Le Canada s’est mérité encore aujourd’hui une première et une deuxième place au classement « Fossile du jour. » La cérémonie de remise de ces médailles a lieu tous les jours à 18 h dans le cadre de la Conférence des Parties pour souligner les efforts les plus scandaleux pour faire obstacle au progrès dans les négociations climatiques. À ce jour, le Canada détient une bonne longueur d’avance sur les autres nations avec ses cinq médailles au classement Fossile du jour.

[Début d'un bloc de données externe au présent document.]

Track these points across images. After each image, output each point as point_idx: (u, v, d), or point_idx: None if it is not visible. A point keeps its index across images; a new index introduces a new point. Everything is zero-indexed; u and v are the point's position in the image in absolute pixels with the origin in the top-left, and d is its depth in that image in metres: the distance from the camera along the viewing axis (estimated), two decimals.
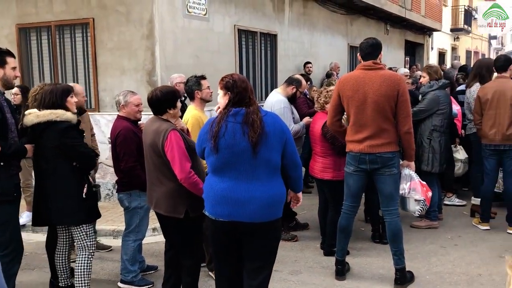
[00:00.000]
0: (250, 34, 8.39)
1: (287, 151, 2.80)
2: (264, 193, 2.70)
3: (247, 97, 2.76)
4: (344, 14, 11.87)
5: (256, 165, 2.69)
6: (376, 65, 3.81)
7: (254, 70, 8.56)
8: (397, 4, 13.98)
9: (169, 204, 3.30)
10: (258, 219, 2.71)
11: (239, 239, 2.82)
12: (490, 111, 4.98)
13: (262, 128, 2.65)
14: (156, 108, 3.37)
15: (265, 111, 2.82)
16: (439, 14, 19.25)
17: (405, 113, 3.74)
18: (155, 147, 3.26)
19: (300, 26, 9.94)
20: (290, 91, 5.00)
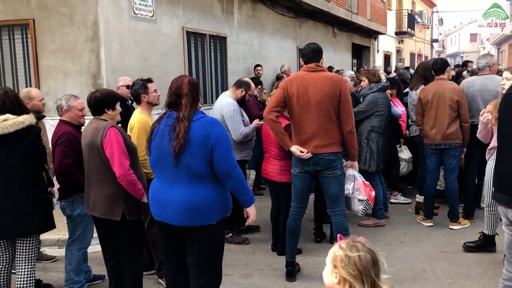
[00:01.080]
0: (199, 36, 8.33)
1: (214, 160, 2.71)
2: (184, 198, 2.72)
3: (179, 101, 2.76)
4: (292, 17, 12.03)
5: (178, 170, 2.72)
6: (319, 67, 3.91)
7: (203, 73, 8.50)
8: (343, 8, 14.33)
9: (105, 205, 3.25)
10: (181, 222, 2.75)
11: (181, 239, 2.87)
12: (430, 112, 5.18)
13: (185, 135, 2.65)
14: (94, 108, 3.37)
15: (201, 115, 2.78)
16: (384, 18, 19.93)
17: (347, 113, 3.83)
18: (93, 145, 3.22)
19: (249, 29, 9.98)
20: (239, 94, 5.00)
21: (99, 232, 3.50)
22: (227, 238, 5.01)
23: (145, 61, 6.84)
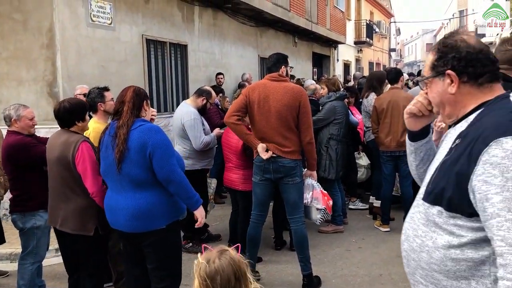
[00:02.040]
0: (159, 44, 8.27)
1: (153, 166, 2.75)
2: (130, 204, 2.79)
3: (121, 109, 2.82)
4: (254, 26, 12.12)
5: (121, 178, 2.78)
6: (281, 77, 3.98)
7: (164, 81, 8.43)
8: (304, 18, 14.56)
9: (77, 221, 3.18)
10: (131, 229, 2.83)
11: (139, 246, 2.93)
12: (385, 120, 5.34)
13: (124, 143, 2.71)
14: (63, 120, 3.26)
15: (141, 123, 2.80)
16: (343, 27, 20.36)
17: (306, 124, 3.91)
18: (63, 160, 3.13)
19: (210, 37, 9.99)
20: (200, 102, 4.99)
21: (64, 248, 3.42)
22: (187, 248, 4.97)
23: (103, 69, 6.73)
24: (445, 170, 1.47)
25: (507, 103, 1.47)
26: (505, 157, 1.30)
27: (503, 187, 1.29)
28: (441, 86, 1.56)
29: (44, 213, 3.58)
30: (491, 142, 1.33)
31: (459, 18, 38.22)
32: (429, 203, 1.51)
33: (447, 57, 1.53)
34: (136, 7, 7.52)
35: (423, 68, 1.62)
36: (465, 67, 1.50)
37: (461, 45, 1.52)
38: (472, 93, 1.52)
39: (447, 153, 1.53)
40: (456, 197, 1.40)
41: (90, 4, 6.46)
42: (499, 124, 1.38)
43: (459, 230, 1.42)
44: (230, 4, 10.10)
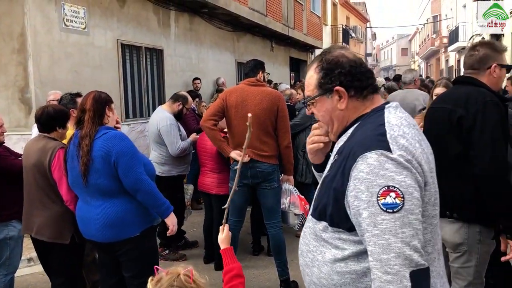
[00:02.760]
0: (135, 49, 8.18)
1: (119, 175, 2.69)
2: (101, 214, 2.73)
3: (83, 118, 2.76)
4: (230, 31, 12.12)
5: (89, 189, 2.73)
6: (259, 82, 3.98)
7: (140, 86, 8.35)
8: (280, 23, 14.63)
9: (54, 229, 3.12)
10: (104, 239, 2.77)
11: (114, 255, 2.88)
12: None
13: (88, 154, 2.65)
14: (44, 125, 3.22)
15: (104, 131, 2.73)
16: (319, 32, 20.54)
17: (284, 128, 3.91)
18: (40, 167, 3.08)
19: (187, 41, 9.95)
20: (176, 107, 4.95)
21: (42, 256, 3.35)
22: (164, 255, 4.91)
23: (77, 74, 6.62)
24: (326, 186, 1.49)
25: (380, 116, 1.47)
26: (370, 172, 1.31)
27: (369, 203, 1.30)
28: (329, 103, 1.55)
29: (17, 223, 3.50)
30: (358, 157, 1.35)
31: (433, 23, 39.00)
32: (316, 219, 1.52)
33: (333, 73, 1.52)
34: (111, 11, 7.43)
35: (307, 88, 1.60)
36: (352, 81, 1.51)
37: (343, 60, 1.53)
38: (356, 107, 1.54)
39: (329, 169, 1.54)
40: (336, 213, 1.41)
41: (63, 8, 6.36)
42: (366, 139, 1.39)
43: (342, 243, 1.43)
44: (207, 8, 10.08)
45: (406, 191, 1.30)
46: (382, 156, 1.32)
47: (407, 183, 1.31)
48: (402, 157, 1.33)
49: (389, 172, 1.30)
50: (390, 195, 1.29)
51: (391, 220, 1.28)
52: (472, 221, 2.48)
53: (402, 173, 1.31)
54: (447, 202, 2.54)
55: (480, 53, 2.55)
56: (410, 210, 1.29)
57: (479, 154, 2.35)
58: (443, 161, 2.54)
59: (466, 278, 2.58)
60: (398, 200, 1.28)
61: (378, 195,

La deuxième place remportée aujourd’hui soulignait le refus du Canada de protéger les droits des autochtones dans les négociations portant sur la Réduction des émissions liées à la déforestation et à la dégradation dans les pays en développement (REDD). Quand à notre première place, nous partageons le podium avec le Japon et l’Australie. La Presse l’a annoncé en exclusivité. En fait, deux journalistes canadiens sont présents à Poznan : un mandaté par La Presse et l’autre par Radio-Canada. Les rencontres des parties sur le libellé du document de négociation sur l'avenir du protocole de Kyoto se déroulent à huis clos. Nous savons toutefois que le Canada, le Japon et l’Australie exigent le retrait du paragraphe portant sur les objectifs fixés l’an dernier lors de la conférence de Bali, soit une réduction des émissions de gaz à effet de serre des pays riches de 25 à 40 % sous leur niveau de 1990 à l’horizon 2020. Cependant, ces objectifs sont les seuls qui nous permettraient d’éviter les effets dévastateurs de la crise climatique. La réduction des objectifs fixés à Bali a par ailleurs été déplorée par un groupe très prestigieux se réunissant en parallèle de la Conférence.

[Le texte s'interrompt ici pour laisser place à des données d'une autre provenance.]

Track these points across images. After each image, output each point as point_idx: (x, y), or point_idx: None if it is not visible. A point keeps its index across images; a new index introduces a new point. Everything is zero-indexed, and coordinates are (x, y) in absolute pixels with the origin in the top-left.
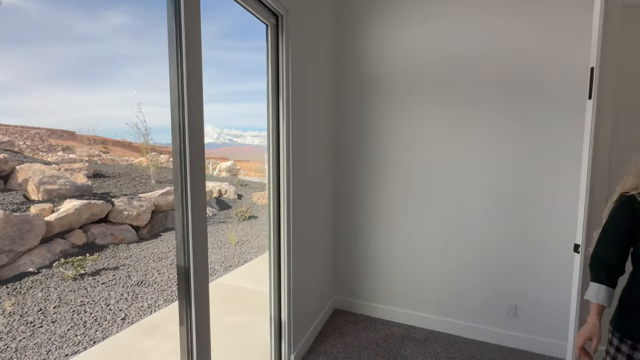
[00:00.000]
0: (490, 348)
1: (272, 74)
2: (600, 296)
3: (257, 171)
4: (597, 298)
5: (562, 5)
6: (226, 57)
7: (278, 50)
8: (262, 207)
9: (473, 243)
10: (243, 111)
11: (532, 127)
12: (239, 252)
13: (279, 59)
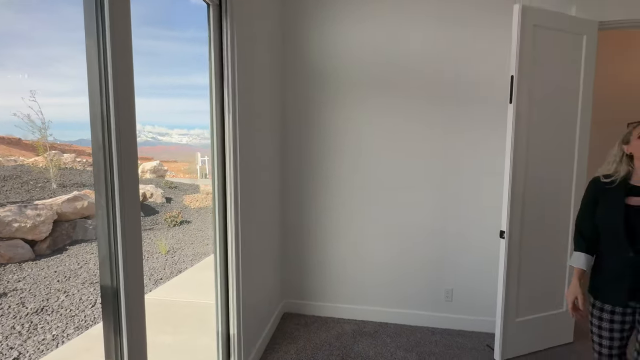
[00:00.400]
0: (432, 331)
1: (216, 62)
2: (580, 262)
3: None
4: (577, 263)
5: (489, 22)
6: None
7: (222, 34)
8: (196, 210)
9: (412, 236)
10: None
11: (463, 127)
12: (171, 262)
13: (224, 45)
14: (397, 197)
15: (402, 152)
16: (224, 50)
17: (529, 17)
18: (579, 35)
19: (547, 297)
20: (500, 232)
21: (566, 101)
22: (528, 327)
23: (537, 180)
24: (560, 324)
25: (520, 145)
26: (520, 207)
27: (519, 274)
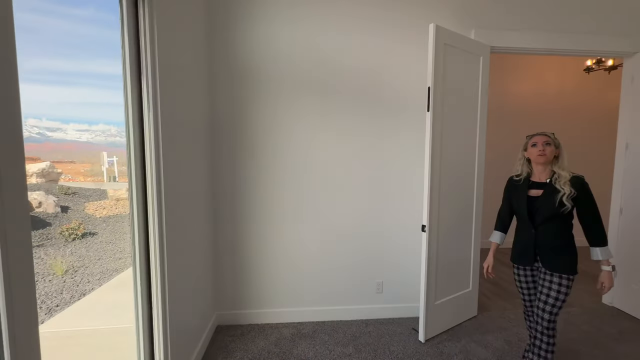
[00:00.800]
0: (366, 323)
1: (131, 50)
2: (495, 237)
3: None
4: (493, 239)
5: (409, 38)
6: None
7: (138, 18)
8: (103, 220)
9: (344, 235)
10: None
11: (388, 132)
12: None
13: (140, 31)
14: (328, 198)
15: (333, 153)
16: (141, 38)
17: (441, 36)
18: (477, 56)
19: (457, 280)
20: (422, 227)
21: (469, 109)
22: (444, 308)
23: (449, 179)
24: (468, 301)
25: (436, 150)
26: (437, 204)
27: (437, 263)
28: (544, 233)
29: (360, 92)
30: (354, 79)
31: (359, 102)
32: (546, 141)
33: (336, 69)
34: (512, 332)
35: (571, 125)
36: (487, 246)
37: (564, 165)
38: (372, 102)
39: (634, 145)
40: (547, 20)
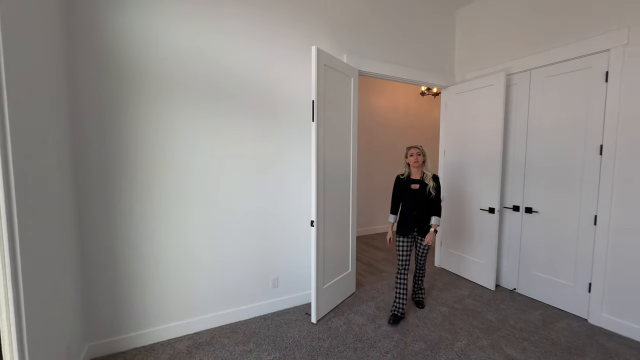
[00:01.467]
0: (264, 318)
1: None
2: (391, 219)
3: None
4: (390, 219)
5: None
6: None
7: None
8: None
9: (237, 236)
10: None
11: (281, 139)
12: None
13: None
14: (220, 201)
15: (224, 155)
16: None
17: (322, 57)
18: (349, 77)
19: (340, 265)
20: (311, 222)
21: (344, 120)
22: (331, 290)
23: (331, 180)
24: (348, 281)
25: (320, 154)
26: (323, 201)
27: (324, 252)
28: (423, 213)
29: (252, 101)
30: (244, 86)
31: (250, 109)
32: (418, 152)
33: (225, 75)
34: (380, 299)
35: (415, 134)
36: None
37: (428, 167)
38: (262, 111)
39: (449, 152)
40: (395, 56)
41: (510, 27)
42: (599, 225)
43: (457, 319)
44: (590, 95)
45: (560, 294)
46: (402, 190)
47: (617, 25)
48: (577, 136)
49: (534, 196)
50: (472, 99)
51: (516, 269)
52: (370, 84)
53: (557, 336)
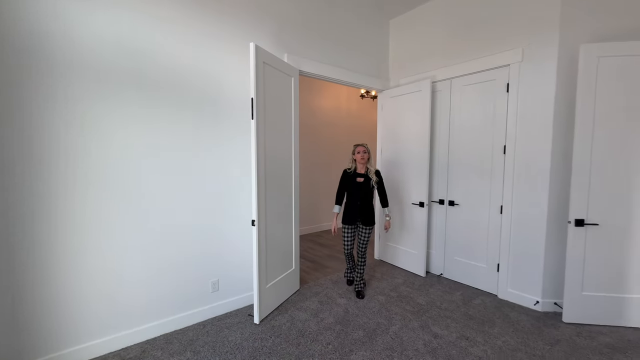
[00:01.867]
0: (203, 325)
1: None
2: (336, 209)
3: None
4: (335, 210)
5: (238, 54)
6: None
7: None
8: None
9: (173, 238)
10: None
11: (221, 135)
12: None
13: None
14: (150, 203)
15: (155, 153)
16: None
17: (260, 55)
18: (289, 76)
19: (283, 263)
20: (252, 221)
21: (286, 119)
22: (274, 288)
23: (273, 177)
24: (292, 279)
25: (260, 153)
26: (264, 200)
27: (266, 251)
28: (366, 205)
29: (189, 95)
30: (176, 80)
31: (185, 104)
32: (364, 150)
33: (160, 68)
34: (323, 294)
35: (356, 134)
36: (304, 233)
37: (372, 164)
38: (199, 107)
39: (385, 150)
40: (334, 58)
41: (434, 40)
42: (504, 214)
43: (393, 305)
44: (496, 103)
45: (477, 275)
46: (348, 183)
47: (515, 45)
48: (487, 138)
49: (456, 190)
50: (405, 102)
51: (442, 256)
52: (313, 85)
53: (473, 312)
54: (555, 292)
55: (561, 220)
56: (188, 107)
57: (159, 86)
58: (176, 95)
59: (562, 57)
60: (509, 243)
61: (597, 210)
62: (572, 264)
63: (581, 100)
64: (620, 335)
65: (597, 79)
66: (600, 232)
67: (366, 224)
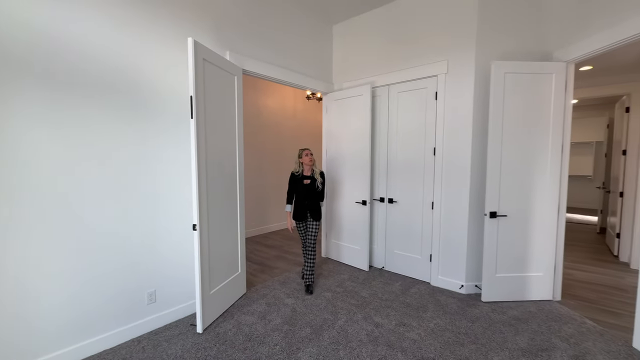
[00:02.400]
0: (139, 340)
1: None
2: (288, 208)
3: None
4: (287, 209)
5: (176, 49)
6: None
7: None
8: None
9: (102, 248)
10: None
11: (158, 136)
12: None
13: None
14: (77, 210)
15: (84, 159)
16: None
17: (200, 51)
18: (232, 75)
19: (229, 267)
20: (193, 226)
21: (229, 119)
22: (219, 294)
23: (215, 179)
24: (238, 283)
25: (201, 154)
26: (206, 202)
27: (209, 256)
28: (311, 202)
29: (118, 93)
30: (110, 78)
31: (115, 102)
32: (310, 153)
33: (85, 62)
34: (271, 296)
35: (303, 135)
36: (251, 235)
37: (317, 166)
38: (134, 106)
39: (330, 151)
40: (279, 59)
41: (373, 48)
42: (434, 209)
43: (339, 300)
44: (427, 109)
45: (413, 266)
46: (296, 185)
47: (442, 58)
48: (421, 141)
49: (395, 189)
50: (348, 105)
51: (383, 250)
52: (259, 85)
53: (410, 300)
54: (476, 276)
55: (479, 213)
56: (121, 105)
57: (86, 83)
58: (106, 91)
59: (478, 71)
60: (439, 235)
61: (506, 203)
62: (488, 251)
63: (492, 110)
64: (524, 308)
65: (504, 92)
66: (509, 222)
67: (315, 218)
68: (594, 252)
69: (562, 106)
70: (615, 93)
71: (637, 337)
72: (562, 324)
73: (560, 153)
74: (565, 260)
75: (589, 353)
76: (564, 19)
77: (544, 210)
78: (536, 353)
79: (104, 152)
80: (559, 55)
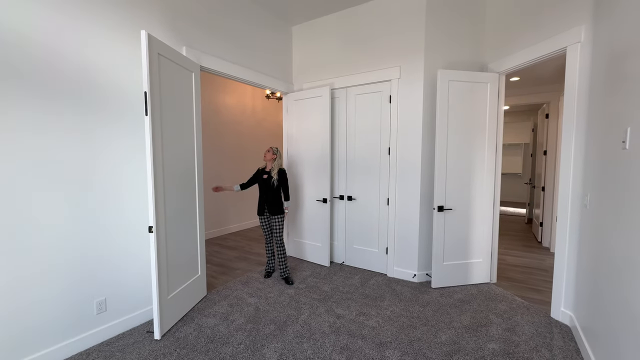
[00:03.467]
0: (87, 353)
1: None
2: (237, 187)
3: None
4: (235, 188)
5: (126, 43)
6: None
7: None
8: None
9: (41, 254)
10: None
11: (109, 133)
12: None
13: None
14: (12, 209)
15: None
16: None
17: (154, 46)
18: (190, 71)
19: (188, 270)
20: (149, 228)
21: (186, 117)
22: (178, 298)
23: (172, 178)
24: (198, 285)
25: (157, 152)
26: (163, 203)
27: (167, 259)
28: (270, 197)
29: (67, 89)
30: (56, 70)
31: (62, 99)
32: (270, 151)
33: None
34: (233, 297)
35: (262, 134)
36: (210, 237)
37: (278, 163)
38: (82, 102)
39: (290, 150)
40: (238, 57)
41: (332, 50)
42: (390, 205)
43: (302, 296)
44: (382, 111)
45: (372, 260)
46: (258, 178)
47: (395, 64)
48: (377, 141)
49: (354, 186)
50: (308, 106)
51: (343, 246)
52: (217, 82)
53: (369, 291)
54: (426, 265)
55: (429, 207)
56: (65, 99)
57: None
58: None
59: (427, 78)
60: (394, 229)
61: (451, 198)
62: (436, 241)
63: (439, 114)
64: (467, 291)
65: (449, 97)
66: (454, 215)
67: (272, 213)
68: (522, 239)
69: (496, 111)
70: (538, 101)
71: (554, 309)
72: (498, 302)
73: (494, 153)
74: (500, 248)
75: (518, 325)
76: (497, 34)
77: (483, 203)
78: (477, 329)
79: (43, 147)
80: (493, 66)
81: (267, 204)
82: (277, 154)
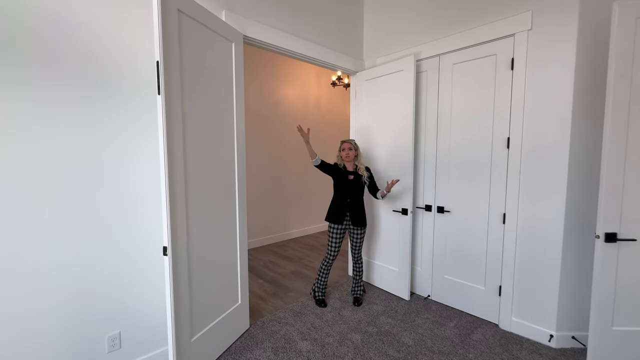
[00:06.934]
0: None
1: None
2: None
3: None
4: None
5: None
6: None
7: None
8: None
9: (44, 281)
10: None
11: (120, 122)
12: None
13: None
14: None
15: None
16: None
17: None
18: (229, 41)
19: (223, 299)
20: (164, 249)
21: (223, 102)
22: (206, 340)
23: (201, 184)
24: (238, 317)
25: (177, 146)
26: (185, 216)
27: (190, 288)
28: (355, 203)
29: (61, 59)
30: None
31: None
32: (349, 147)
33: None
34: (280, 335)
35: (328, 129)
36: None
37: (361, 160)
38: (86, 82)
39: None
40: (293, 25)
41: (417, 9)
42: (507, 224)
43: (371, 349)
44: (497, 84)
45: (473, 299)
46: (338, 174)
47: (521, 9)
48: (486, 129)
49: (446, 194)
50: (382, 85)
51: (429, 273)
52: (275, 68)
53: (474, 354)
54: (573, 323)
55: (584, 232)
56: (72, 79)
57: None
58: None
59: (585, 21)
60: (513, 260)
61: (634, 220)
62: (599, 290)
63: (614, 79)
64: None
65: (634, 46)
66: (637, 249)
67: (357, 224)
68: None
69: None
70: None
71: None
72: None
73: None
74: None
75: None
76: None
77: None
78: None
79: (46, 146)
80: None
81: (352, 211)
82: (358, 149)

En effet, des dirigeants d’organisations prestigieuses, dont KPMG et ING, ainsi que Sir Nicholas Stern, ancien économiste à la Banque mondiale, ont entrepris une série de discussion en parallèle de la Conférence des Parties. Ces discussions portent sur la mise en œuvre d’objectifs de réduction encore plus ambitieux que ceux proposés par la Conférence, pour des motifs financiers, puisqu’ils favoriseraient l’adoption rapide de technologies émergentes et de technologies éprouvées telles que les éoliennes. Les arguments en faveur de la réduction des objectifs proposés ont été rejetés d’emblée par Lord Stern, qui a qualifié les pays promoteurs de cette idée de « déraisonnables » et d’« irrationnels ».
La bonne nouvelle dans tout cela est que Stern demeure confiant que l’UE restera sur ses positions dans les négociations sur les changements climatiques. Il est également très optimiste à l’égard des intentions de l’administration Obama. Dans l’ensemble, il estime que si le scénario du maintien du statu quo se concrétise, « nous avons 50 pour cent des chances que la température moyenne de la planète connaisse une hausse de plus de 3 degrés Celsius. » Nous devons absolument nous éloigner de cette ligne de tendance. À défaut de quoi nous subirons les effets dévastateurs liés aux risques en matière de « sécurité climatique » esquissés par Stern – une grave menace pour la sécurité de milliards de personnes qui deviendraient de facto réfugiés de l’environnement, et la désertification de grandes régions comme l’Italie. Selon Stern, ces risques pour la sécurité sont beaucoup plus importants que la menace que constitue aujourd’hui le terrorisme. Toutefois, avant d’être confrontés aux graves conséquences du réchauffement planétaire, nous devrons faire face à « des conflits à grande échelle liés à la rareté de l’eau douce. »
Lors Stern estime aujourd’hui que son rapport à l’intention du gouvernement britannique sur les coûts économiques liés aux dangers d’ignorer les changements climatiques sous-estimait la menace. Il fonde tous ses espoirs dans la détermination de l’UE (menacée par la Pologne et l’Italie qui veulent des exemptions) et les indications offertes par le président élu Barack Obama. Lord Stern connaît bien le monde de la finance. Il est bien conscient de l’importance de procéder à des investissements de relance dans l’infrastructure verte. La meilleure façon de nous extirper de la crise financière est de prendre des mesures vigoureuses pour lutter contre la crise climatique.